--- RECORD EXTRACTS Enclosed Below ---
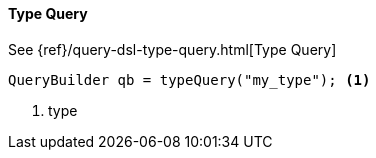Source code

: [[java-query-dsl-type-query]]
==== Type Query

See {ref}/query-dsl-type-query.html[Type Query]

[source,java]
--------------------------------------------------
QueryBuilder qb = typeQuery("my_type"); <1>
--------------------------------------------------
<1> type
--- End of Enclosed RECORD EXTRACTS ---
DIRECTIONS: Omitting all images, print the listing exactly.

EXERCISE SOLUTION:
Source code

: [[java-query-dsl-type-query]]
==== Type Query

See {ref}/query-dsl-type-query.html[Type Query]

[source,java]
--------------------------------------------------
QueryBuilder qb = typeQuery("my_type"); <1>
--------------------------------------------------
<1> type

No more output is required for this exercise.